(Text data extracted from pages)

☆ ☆ ☆ ☆ ☆

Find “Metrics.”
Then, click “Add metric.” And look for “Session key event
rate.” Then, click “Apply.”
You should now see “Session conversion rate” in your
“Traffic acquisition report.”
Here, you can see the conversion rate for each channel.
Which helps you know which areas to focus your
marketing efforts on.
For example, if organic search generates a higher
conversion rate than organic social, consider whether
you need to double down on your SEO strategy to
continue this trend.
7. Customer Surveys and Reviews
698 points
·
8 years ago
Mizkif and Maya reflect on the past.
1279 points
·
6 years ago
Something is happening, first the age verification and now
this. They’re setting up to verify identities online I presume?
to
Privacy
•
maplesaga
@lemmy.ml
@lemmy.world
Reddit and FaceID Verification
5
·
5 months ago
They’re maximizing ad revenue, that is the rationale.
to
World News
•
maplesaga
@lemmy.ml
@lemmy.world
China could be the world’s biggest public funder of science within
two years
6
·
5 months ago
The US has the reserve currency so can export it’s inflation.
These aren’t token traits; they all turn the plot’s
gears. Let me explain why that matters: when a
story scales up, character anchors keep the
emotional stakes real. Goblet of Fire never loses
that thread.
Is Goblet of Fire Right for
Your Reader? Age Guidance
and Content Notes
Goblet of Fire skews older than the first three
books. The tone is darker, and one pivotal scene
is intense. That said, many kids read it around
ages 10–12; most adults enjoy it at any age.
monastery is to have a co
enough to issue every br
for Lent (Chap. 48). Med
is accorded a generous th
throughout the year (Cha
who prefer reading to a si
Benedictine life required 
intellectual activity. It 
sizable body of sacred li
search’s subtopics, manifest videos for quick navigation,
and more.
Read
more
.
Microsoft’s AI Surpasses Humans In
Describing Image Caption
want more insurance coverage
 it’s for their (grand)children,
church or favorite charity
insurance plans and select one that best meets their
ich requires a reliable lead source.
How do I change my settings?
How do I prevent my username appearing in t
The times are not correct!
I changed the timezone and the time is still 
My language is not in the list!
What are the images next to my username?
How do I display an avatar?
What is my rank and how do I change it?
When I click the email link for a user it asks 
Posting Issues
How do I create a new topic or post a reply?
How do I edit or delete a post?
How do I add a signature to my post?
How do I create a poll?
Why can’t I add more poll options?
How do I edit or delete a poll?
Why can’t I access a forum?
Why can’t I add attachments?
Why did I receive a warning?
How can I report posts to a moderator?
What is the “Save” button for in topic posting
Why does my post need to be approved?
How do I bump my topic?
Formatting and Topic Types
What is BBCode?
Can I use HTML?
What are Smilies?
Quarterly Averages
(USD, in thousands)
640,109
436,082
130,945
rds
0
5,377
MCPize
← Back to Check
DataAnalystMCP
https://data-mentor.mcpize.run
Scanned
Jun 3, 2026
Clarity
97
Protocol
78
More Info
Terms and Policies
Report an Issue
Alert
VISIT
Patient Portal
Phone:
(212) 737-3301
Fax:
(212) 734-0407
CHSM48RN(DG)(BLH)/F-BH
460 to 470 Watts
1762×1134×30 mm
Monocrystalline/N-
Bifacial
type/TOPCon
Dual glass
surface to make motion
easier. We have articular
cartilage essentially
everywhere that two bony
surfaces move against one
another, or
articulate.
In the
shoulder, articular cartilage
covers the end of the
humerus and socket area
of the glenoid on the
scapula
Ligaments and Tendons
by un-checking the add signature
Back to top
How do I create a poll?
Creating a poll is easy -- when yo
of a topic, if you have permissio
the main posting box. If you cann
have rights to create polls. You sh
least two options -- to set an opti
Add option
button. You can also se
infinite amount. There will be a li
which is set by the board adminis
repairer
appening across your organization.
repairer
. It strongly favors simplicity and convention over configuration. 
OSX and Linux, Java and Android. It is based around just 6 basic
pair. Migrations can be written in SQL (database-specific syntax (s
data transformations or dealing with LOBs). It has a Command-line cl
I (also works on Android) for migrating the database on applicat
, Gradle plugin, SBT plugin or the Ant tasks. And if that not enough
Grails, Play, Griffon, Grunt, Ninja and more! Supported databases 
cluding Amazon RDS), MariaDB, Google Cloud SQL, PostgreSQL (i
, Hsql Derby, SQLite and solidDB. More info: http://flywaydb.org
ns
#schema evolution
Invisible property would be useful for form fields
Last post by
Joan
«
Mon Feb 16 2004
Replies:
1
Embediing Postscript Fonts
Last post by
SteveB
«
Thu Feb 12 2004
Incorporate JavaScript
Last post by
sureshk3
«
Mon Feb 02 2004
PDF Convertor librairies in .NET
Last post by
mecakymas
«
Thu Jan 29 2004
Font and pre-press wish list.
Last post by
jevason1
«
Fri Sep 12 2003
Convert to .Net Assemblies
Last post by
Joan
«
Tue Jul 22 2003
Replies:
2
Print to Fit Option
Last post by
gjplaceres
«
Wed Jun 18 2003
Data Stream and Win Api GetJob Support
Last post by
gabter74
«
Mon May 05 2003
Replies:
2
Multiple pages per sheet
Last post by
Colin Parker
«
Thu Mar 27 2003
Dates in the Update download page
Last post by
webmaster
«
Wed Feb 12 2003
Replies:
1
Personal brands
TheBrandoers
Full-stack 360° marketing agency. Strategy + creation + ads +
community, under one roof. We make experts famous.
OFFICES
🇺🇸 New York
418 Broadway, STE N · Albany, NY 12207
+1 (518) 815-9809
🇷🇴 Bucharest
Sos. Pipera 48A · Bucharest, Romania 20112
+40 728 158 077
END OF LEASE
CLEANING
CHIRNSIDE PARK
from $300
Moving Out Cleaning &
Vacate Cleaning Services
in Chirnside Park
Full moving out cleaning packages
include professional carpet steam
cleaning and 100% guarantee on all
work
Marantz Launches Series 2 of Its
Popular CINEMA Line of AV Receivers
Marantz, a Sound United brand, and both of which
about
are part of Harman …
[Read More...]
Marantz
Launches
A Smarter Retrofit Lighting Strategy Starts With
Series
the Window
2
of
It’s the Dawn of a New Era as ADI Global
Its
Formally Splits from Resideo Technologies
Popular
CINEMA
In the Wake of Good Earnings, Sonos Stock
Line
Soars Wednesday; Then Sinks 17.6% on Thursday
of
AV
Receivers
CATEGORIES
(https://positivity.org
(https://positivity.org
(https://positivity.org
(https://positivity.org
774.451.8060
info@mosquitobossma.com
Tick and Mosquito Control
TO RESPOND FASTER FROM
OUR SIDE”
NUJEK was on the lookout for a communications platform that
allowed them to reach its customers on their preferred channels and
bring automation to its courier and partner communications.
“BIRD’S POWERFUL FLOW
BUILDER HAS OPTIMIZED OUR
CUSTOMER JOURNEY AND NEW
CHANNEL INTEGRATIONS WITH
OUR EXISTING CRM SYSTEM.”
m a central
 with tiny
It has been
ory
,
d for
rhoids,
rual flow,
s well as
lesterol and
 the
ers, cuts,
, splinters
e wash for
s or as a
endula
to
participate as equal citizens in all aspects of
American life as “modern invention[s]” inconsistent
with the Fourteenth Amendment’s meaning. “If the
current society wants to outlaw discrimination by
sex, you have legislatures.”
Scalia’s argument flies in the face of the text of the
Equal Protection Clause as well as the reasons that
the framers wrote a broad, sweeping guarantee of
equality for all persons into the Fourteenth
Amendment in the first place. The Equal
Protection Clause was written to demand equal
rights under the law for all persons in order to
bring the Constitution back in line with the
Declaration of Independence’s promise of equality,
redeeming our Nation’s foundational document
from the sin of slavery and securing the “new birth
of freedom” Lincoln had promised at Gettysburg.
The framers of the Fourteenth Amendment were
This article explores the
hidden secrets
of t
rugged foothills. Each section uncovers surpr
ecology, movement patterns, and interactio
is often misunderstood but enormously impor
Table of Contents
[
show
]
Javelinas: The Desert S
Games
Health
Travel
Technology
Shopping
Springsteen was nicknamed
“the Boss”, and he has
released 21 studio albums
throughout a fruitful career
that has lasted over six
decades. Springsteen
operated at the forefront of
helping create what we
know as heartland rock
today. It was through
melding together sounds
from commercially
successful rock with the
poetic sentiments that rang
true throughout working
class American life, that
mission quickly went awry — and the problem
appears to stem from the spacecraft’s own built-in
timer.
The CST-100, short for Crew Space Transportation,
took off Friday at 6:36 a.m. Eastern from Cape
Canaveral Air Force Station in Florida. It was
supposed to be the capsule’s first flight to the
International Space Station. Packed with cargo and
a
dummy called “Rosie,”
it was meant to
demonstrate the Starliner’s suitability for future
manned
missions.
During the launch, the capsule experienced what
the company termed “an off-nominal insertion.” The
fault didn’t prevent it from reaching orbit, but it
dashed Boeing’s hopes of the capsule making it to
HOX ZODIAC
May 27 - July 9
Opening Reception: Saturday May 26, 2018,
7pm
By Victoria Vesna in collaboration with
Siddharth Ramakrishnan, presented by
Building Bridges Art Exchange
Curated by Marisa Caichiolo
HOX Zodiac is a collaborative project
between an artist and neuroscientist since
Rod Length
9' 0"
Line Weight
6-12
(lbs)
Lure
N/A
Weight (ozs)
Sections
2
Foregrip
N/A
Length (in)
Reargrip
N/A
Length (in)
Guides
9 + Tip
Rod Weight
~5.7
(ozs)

☆ ☆ ☆ ☆ ☆

### Work required:
Repeat everything from the start of the rows down to the line containing "Which helps you", keeping both ends.

### Output:
Find “Metrics.”
Then, click “Add metric.” And look for “Session key event
rate.” Then, click “Apply.”
You should now see “Session conversion rate” in your
“Traffic acquisition report.”
Here, you can see the conversion rate for each channel.
Which helps you know which areas to focus your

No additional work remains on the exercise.